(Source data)
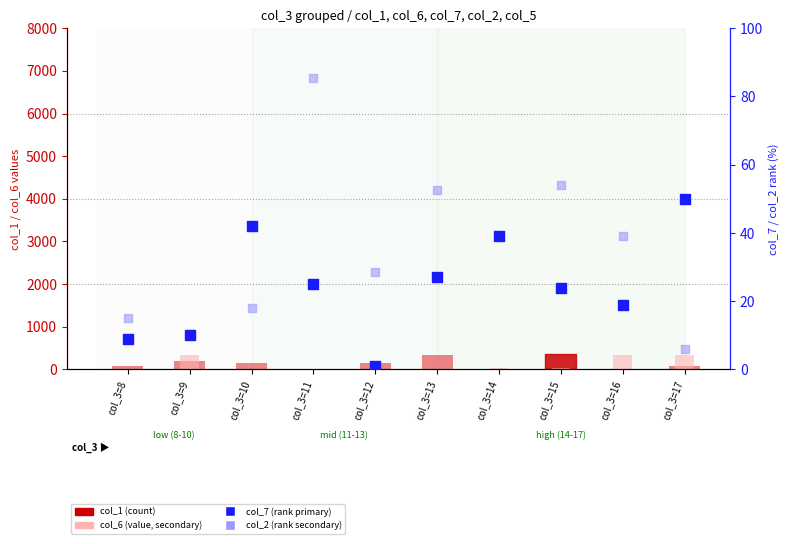

Which series has the largest Y range (max minus min)?

col_1 (value, main)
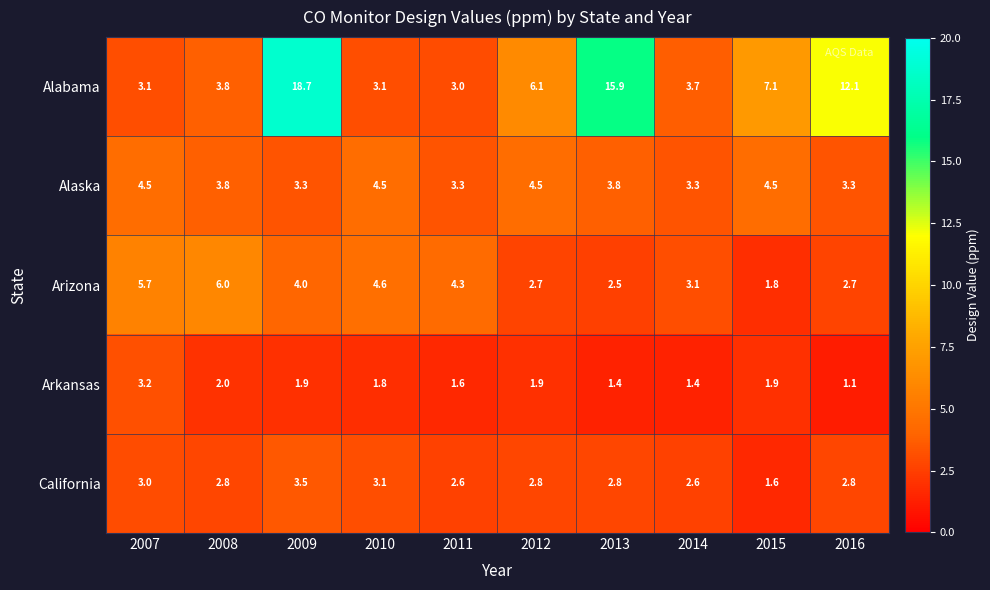

Which series has the widest spread of values?

Alabama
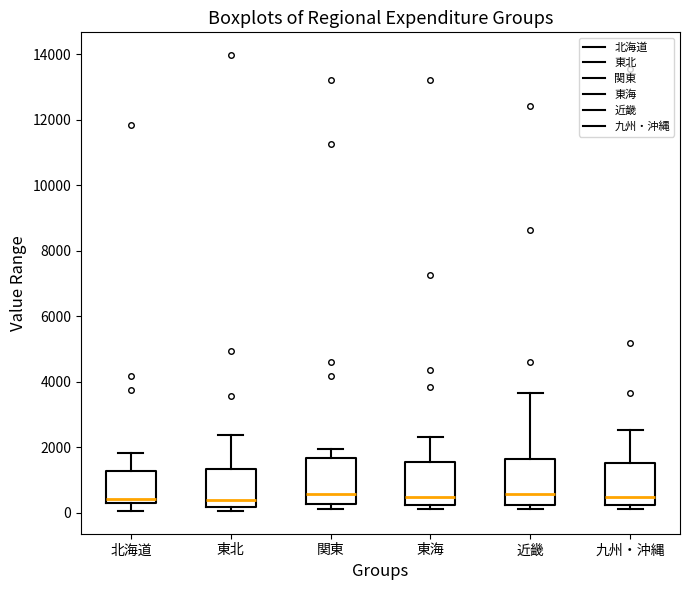

Reading left to right, transcribe this box plot: for each box, give where its median line is, the range the box spans, and where its two whiskers end, as read against the y-axis. The values are not printed on the chart, so give them approximately, as read against the axis.

北海道: median 400 (just above the box's lower edge), box 400 to 1200, whiskers 0 to 1800
東北: median 400, box 200 to 1400, whiskers 0 to 2400
関東: median 600, box 200 to 1600, whiskers 200 (just below the box's lower edge) to 2000
東海: median 400, box 200 to 1600, whiskers 200 (just below the box's lower edge) to 2400
近畿: median 600, box 200 to 1600, whiskers 200 (just below the box's lower edge) to 3600
九州・沖縄: median 400, box 200 to 1600, whiskers 200 (just below the box's lower edge) to 2600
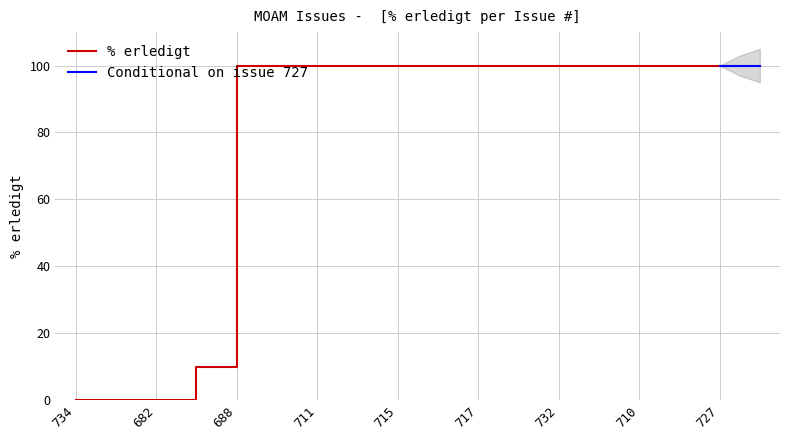

What is the ratio of the value at 710 to the value at 688?

1.0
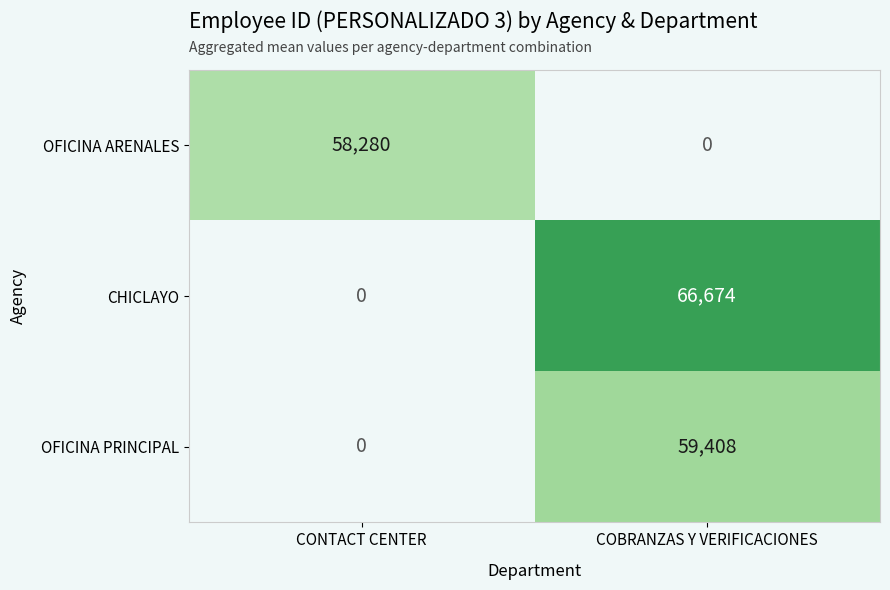

Which series has the largest range (max minus min)?

CHICLAYO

WORK TASK
Retype the lines of the source data, starting at the line that contains "What is the" and continuing through the last line. Leave the pictures out of your answer.

EXERCISE RESPONSE
What is the ratio of the value at 710 to the value at 688?

1.0

Which series has the largest range (max minus min)?

CHICLAYO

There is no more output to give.